→ **Task to complete**:
Set down exactly the lines that run from the line with "### HasHotelId" to the end of the data, and nothing else.

[Records for processing]

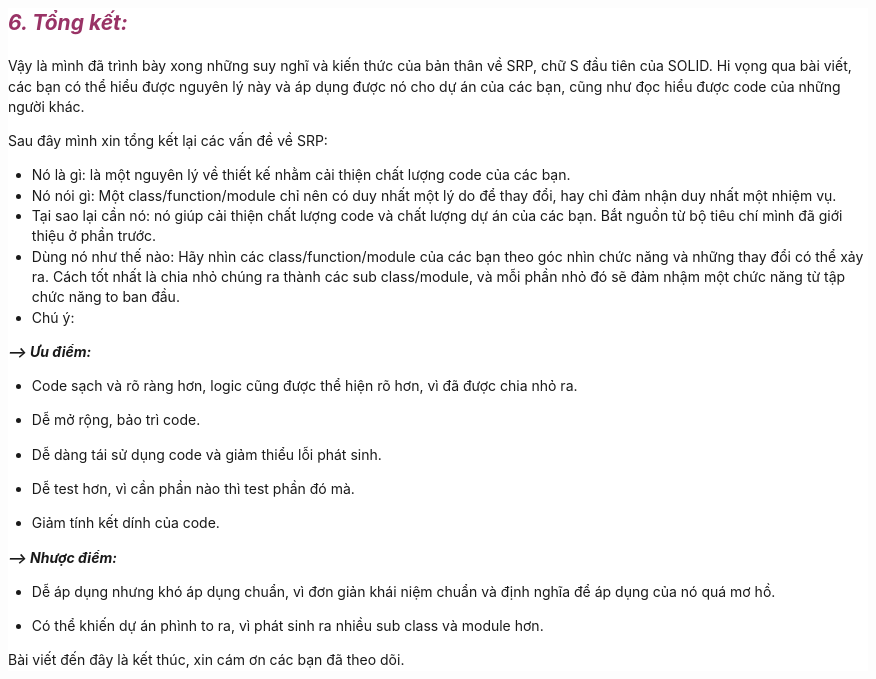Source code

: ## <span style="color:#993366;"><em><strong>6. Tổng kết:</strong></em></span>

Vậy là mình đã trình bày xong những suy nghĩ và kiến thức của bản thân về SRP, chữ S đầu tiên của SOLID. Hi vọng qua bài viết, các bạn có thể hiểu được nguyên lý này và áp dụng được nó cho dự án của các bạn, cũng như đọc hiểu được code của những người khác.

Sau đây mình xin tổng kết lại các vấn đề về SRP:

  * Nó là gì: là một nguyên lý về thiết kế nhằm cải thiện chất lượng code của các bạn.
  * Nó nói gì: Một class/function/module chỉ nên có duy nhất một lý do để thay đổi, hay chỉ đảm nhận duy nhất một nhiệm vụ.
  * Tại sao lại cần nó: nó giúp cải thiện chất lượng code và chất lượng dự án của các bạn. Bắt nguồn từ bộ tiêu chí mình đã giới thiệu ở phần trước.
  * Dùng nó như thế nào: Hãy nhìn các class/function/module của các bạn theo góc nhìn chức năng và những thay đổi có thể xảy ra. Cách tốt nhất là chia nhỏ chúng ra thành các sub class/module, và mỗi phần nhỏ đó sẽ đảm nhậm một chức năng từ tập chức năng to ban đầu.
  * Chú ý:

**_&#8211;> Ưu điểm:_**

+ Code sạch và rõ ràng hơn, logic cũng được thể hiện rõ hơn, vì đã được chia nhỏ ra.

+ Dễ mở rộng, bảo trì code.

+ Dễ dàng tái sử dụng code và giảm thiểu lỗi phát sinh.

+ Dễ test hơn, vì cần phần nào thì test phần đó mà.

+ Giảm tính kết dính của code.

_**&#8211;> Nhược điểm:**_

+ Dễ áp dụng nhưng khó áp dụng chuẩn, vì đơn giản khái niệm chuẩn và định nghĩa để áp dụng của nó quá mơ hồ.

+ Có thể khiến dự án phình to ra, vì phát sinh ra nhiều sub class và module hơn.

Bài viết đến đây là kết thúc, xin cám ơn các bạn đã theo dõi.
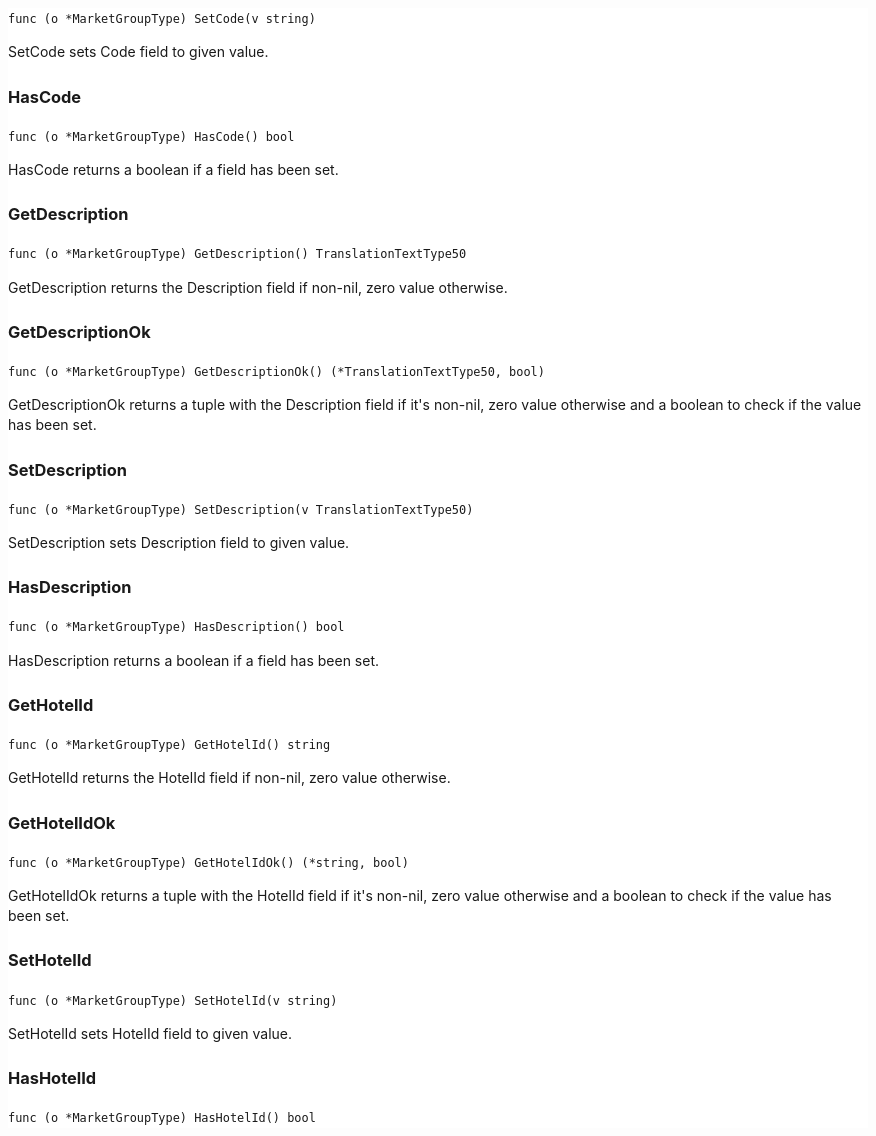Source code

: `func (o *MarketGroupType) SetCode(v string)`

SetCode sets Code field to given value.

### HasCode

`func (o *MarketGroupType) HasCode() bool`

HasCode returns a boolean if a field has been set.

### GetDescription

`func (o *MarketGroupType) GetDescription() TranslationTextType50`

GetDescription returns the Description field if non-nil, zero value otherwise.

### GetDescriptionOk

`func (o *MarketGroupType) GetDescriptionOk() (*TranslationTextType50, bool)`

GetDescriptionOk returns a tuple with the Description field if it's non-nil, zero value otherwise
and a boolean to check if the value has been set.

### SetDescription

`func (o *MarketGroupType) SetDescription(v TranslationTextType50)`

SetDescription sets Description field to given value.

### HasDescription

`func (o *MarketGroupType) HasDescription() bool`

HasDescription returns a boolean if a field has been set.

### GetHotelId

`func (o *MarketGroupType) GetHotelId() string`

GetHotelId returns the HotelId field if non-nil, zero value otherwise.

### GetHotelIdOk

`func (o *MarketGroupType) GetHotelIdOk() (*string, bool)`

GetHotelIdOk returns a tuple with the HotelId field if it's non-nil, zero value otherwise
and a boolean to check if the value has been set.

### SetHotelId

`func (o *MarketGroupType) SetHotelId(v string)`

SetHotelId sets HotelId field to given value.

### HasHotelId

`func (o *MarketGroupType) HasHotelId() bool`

[/Records for processing]

→ **Expected output**:
### HasHotelId

`func (o *MarketGroupType) HasHotelId() bool`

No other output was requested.